YOUR OBJECTIVE
Nothing is to be altered; the data must be repeated exactly.

MATERIAL PROVIDED

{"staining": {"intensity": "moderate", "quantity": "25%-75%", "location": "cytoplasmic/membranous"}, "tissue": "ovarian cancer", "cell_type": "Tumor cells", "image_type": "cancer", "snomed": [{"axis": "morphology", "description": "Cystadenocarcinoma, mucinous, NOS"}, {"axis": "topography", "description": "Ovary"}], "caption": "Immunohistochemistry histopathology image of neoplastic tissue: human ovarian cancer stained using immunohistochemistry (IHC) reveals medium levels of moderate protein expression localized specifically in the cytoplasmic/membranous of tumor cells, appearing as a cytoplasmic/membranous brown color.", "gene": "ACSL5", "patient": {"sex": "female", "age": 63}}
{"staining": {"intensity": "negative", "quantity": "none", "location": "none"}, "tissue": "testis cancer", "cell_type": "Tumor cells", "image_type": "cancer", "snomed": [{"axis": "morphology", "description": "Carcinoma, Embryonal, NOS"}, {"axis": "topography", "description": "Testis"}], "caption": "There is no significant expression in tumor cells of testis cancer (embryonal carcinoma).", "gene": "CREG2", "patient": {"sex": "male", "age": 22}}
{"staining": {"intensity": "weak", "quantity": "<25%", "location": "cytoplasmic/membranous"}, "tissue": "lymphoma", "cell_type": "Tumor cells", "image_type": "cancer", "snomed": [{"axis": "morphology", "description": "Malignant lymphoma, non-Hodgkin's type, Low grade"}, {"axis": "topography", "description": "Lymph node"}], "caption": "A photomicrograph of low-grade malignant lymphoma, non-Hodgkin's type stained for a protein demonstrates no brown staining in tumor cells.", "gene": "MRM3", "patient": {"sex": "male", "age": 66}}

ANSWER TO THIS PROBLEM
{"staining": {"intensity": "moderate", "quantity": "25%-75%", "location": "cytoplasmic/membranous"}, "tissue": "ovarian cancer", "cell_type": "Tumor cells", "image_type": "cancer", "snomed": [{"axis": "morphology", "description": "Cystadenocarcinoma, mucinous, NOS"}, {"axis": "topography", "description": "Ovary"}], "caption": "Immunohistochemistry histopathology image of neoplastic tissue: human ovarian cancer stained using immunohistochemistry (IHC) reveals medium levels of moderate protein expression localized specifically in the cytoplasmic/membranous of tumor cells, appearing as a cytoplasmic/membranous brown color.", "gene": "ACSL5", "patient": {"sex": "female", "age": 63}}
{"staining": {"intensity": "negative", "quantity": "none", "location": "none"}, "tissue": "testis cancer", "cell_type": "Tumor cells", "image_type": "cancer", "snomed": [{"axis": "morphology", "description": "Carcinoma, Embryonal, NOS"}, {"axis": "topography", "description": "Testis"}], "caption": "There is no significant expression in tumor cells of testis cancer (embryonal carcinoma).", "gene": "CREG2", "patient": {"sex": "male", "age": 22}}
{"staining": {"intensity": "weak", "quantity": "<25%", "location": "cytoplasmic/membranous"}, "tissue": "lymphoma", "cell_type": "Tumor cells", "image_type": "cancer", "snomed": [{"axis": "morphology", "description": "Malignant lymphoma, non-Hodgkin's type, Low grade"}, {"axis": "topography", "description": "Lymph node"}], "caption": "A photomicrograph of low-grade malignant lymphoma, non-Hodgkin's type stained for a protein demonstrates no brown staining in tumor cells.", "gene": "MRM3", "patient": {"sex": "male", "age": 66}}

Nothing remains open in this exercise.